Interesting discussion (now shelved) on my post “literally name-calling” the other tribe over at PrayTell. It’s tempting to get into a he-said/she-said tit-for-tat. If the accusation is that my blog is provocative, I plead guilty. But I see nothing wrong or out of place about that. Those familiar with Latin will know that the roots of the word imply it is favorable to use one’s voice or calling. I’m in favor of people expressing their opinions. Very much so.
Like it or not, many Catholic groups have the rep for being angry. Where individuals are concerned, that may be well-deserved or blatantly unfair. It’s human life–it happens.
One personal example: I’ve played guitar for Catholic liturgy since my college days. I’ve also known the scorn of people who assumed I was a musical simpleton, a three-chord strummer, or that I had no background in classical music, or the like. It used to be annoying, but now it happens hardly at all. People make generalizations and assumptions, and they make errors, often based on their own limited personal experience. My sense of that experience was to keep my head down, play music as I’ve been asked, and most often, the detractors just hush themselves.
Jeffrey Tucker, to give one example, is one reform2 person I’ve come to know through the exchange of e-mails and some very invigorating chats online. I read his internet writings with an appreciation for the man behind the words. I don’t think of him as the mainstream of not-so-happy Catholicism.
Other reform2 people–not so much. Many still strike me as nurturing some chord of bitterness–how else would I explain their bile directed at all sorts of Catholic church musicians … of other styles and genres–people they don’t even know, and hardly bother to understand.

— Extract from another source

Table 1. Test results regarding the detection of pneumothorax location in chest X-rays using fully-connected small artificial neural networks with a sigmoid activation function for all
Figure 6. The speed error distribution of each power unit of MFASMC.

If we’re misdiagnosing applying labels as name-calling, I have no problem pleading guilty there, too. People identify themselves in groups, with labels, and as certain tribes, clans, and whatnot all the time. There’s nothing wrong with that, so long as the people conversing understand the limits. So if PrayTell’s traditional-leaning commenters have a problem with specific things I’ve said or written–not some “literal” interpretation or offense-taken, let me know. Unlike other web sites, people who take exception to my commentary won’t be banned. Open discussion is welcome and available here. And I’m quite happy about that. You can keep it private, too. I do not adhere to the so-called Welborn protocol. Private correspondence is private.

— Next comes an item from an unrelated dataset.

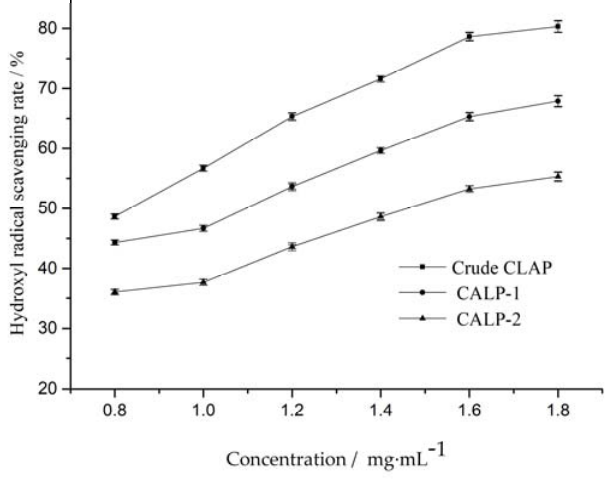
Figure 12. Scavenging activities of Choerospondias axillaris leaf polysaccharide on OH.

If we’re also misdiagnosing analysis or commentary as name-calling, then what I do is hardly different from any other of the millions of internet commentators. I’m open to better ideas as to why otherwise cultured and fruitful church musicians would behave in such an openly uncharitable and unprofessional manner, to name one prominent example. I’m not going after your jobs, your musical livelihood, or tattling to your pastor or spouse or your bishop. I don’t work that way, not even as an exercise in Biblical justice.